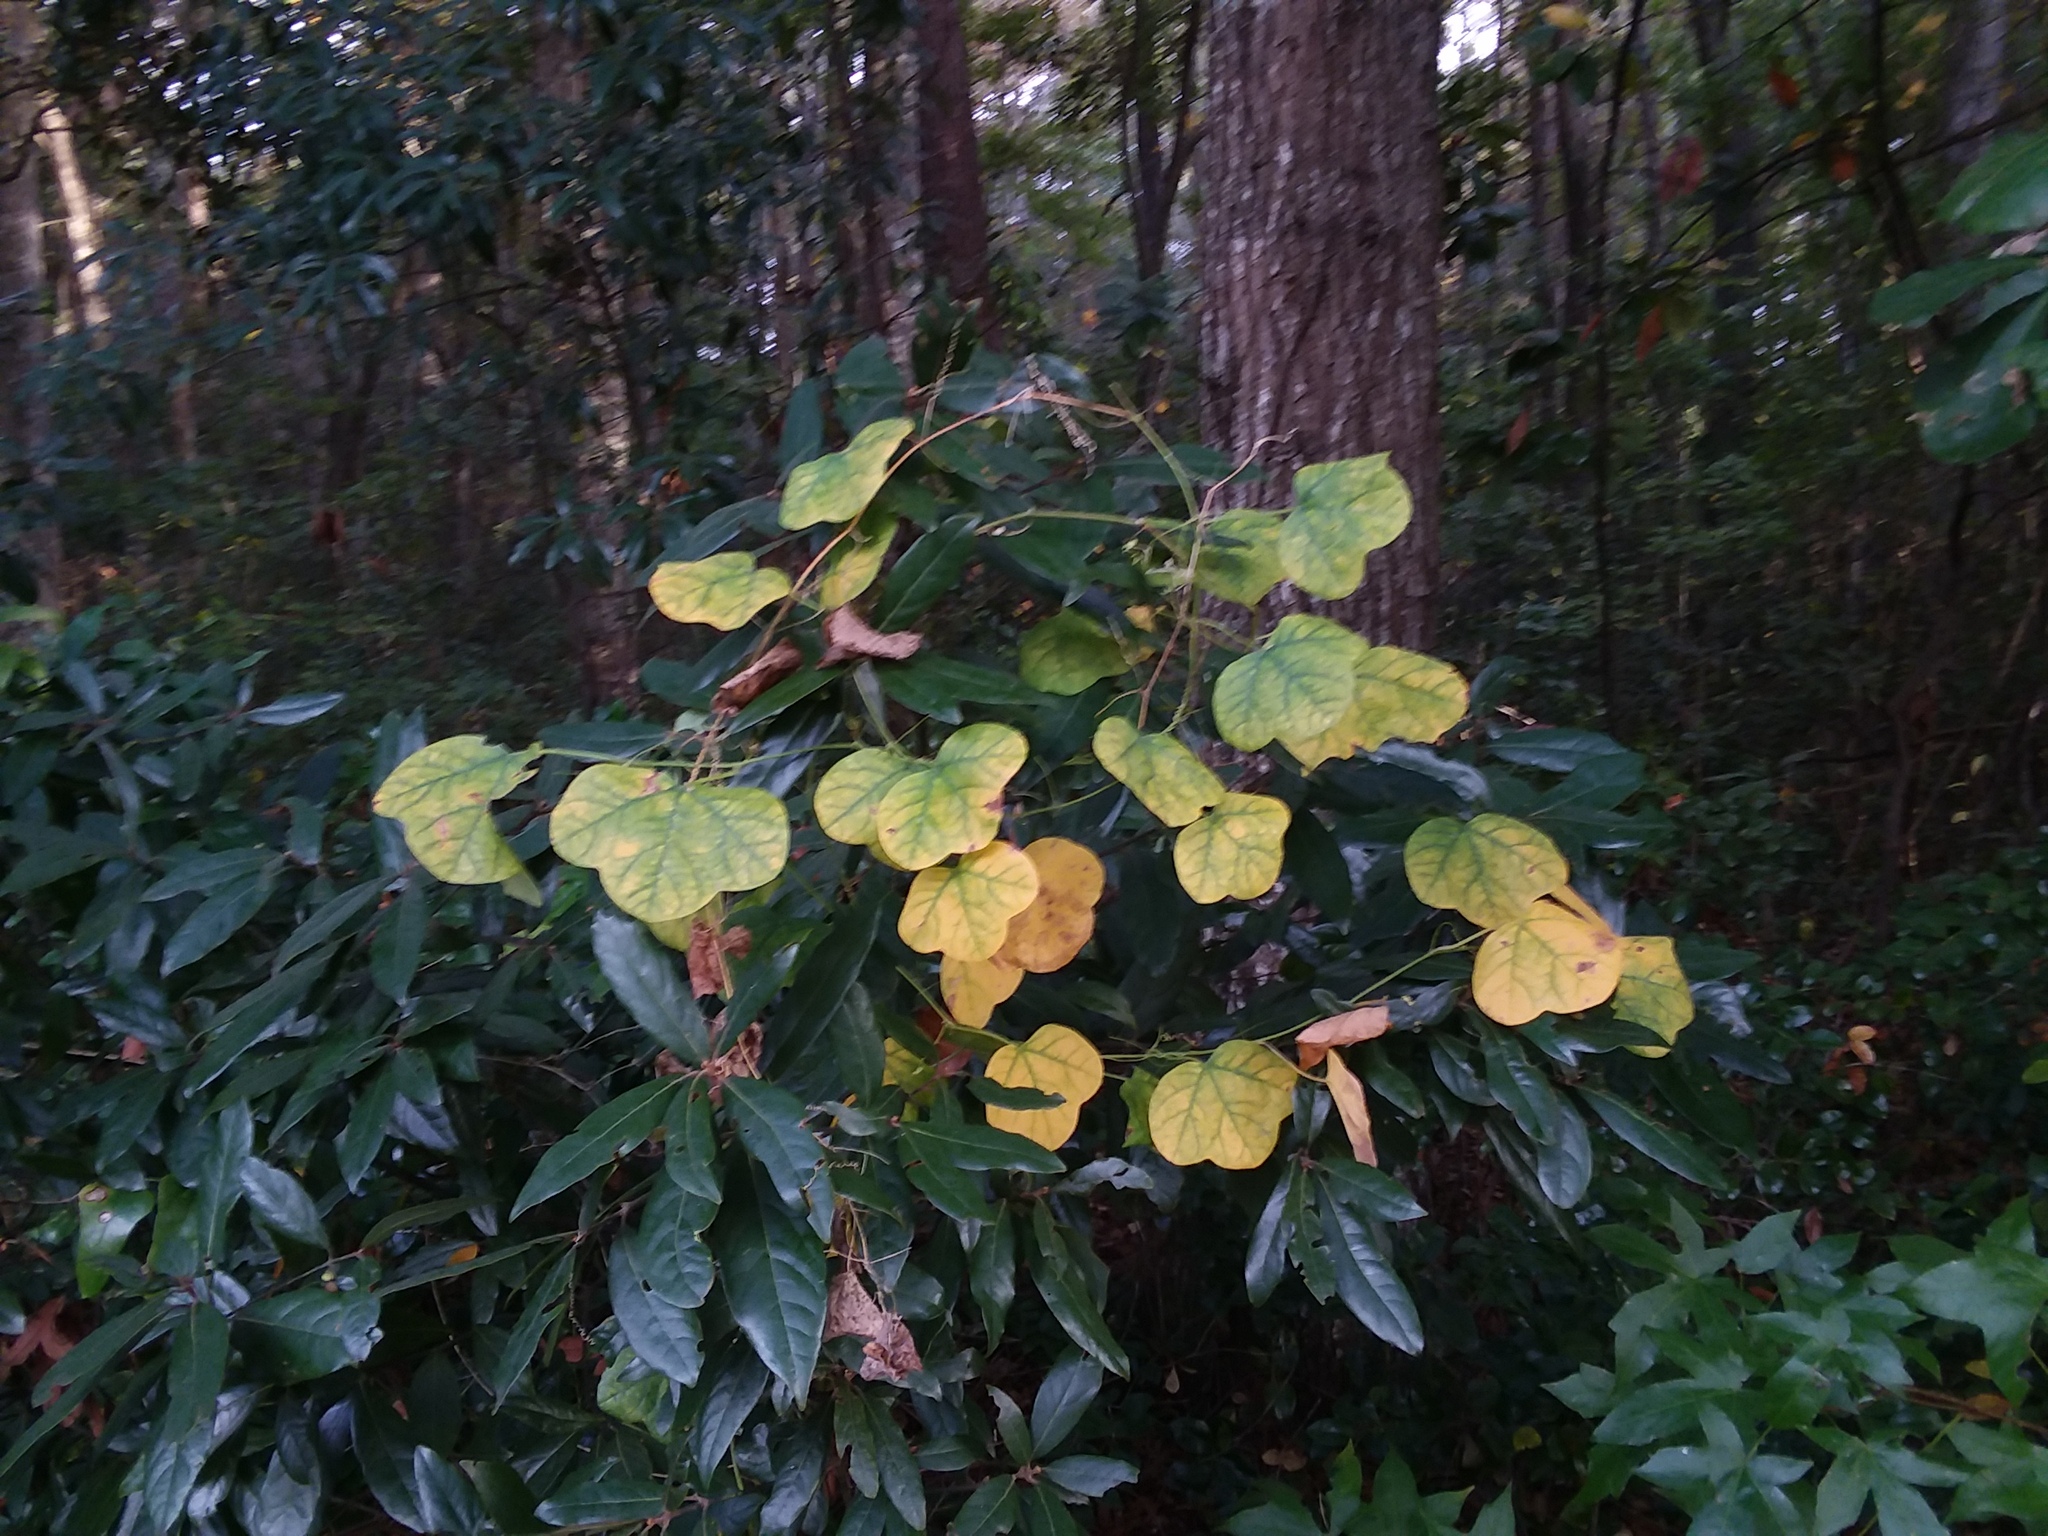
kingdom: Plantae
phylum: Tracheophyta
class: Magnoliopsida
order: Malpighiales
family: Passifloraceae
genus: Passiflora
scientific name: Passiflora lutea
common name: Yellow passionflower
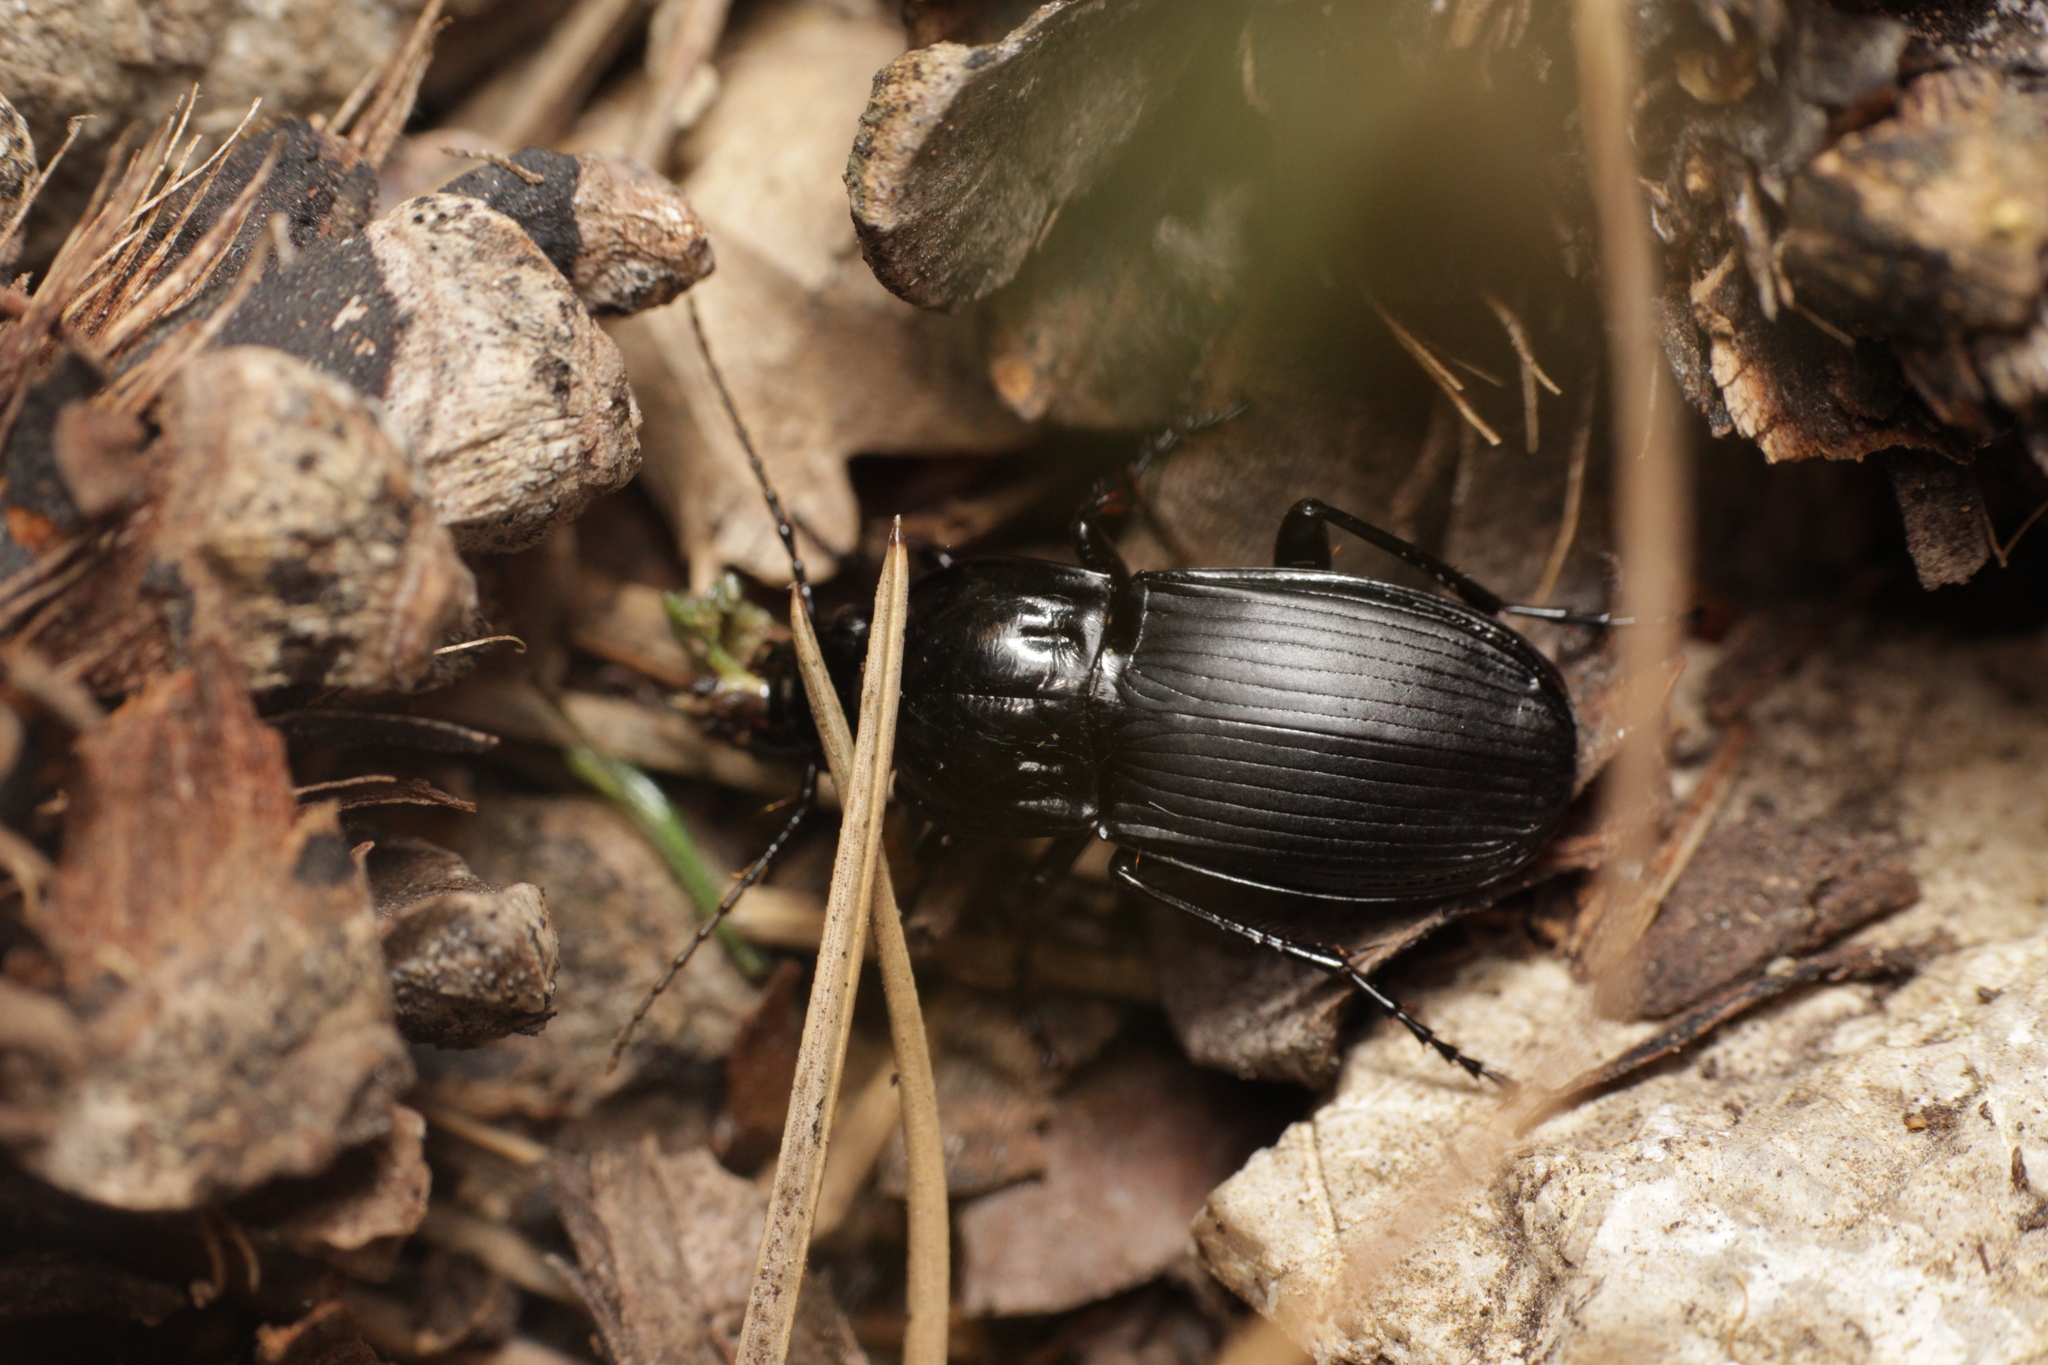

===

## Problem details
Copy every line of text in the data above word for word, leaving out the pictures.

## Output for this exercise
kingdom: Plantae
phylum: Tracheophyta
class: Magnoliopsida
order: Malpighiales
family: Passifloraceae
genus: Passiflora
scientific name: Passiflora lutea
common name: Yellow passionflower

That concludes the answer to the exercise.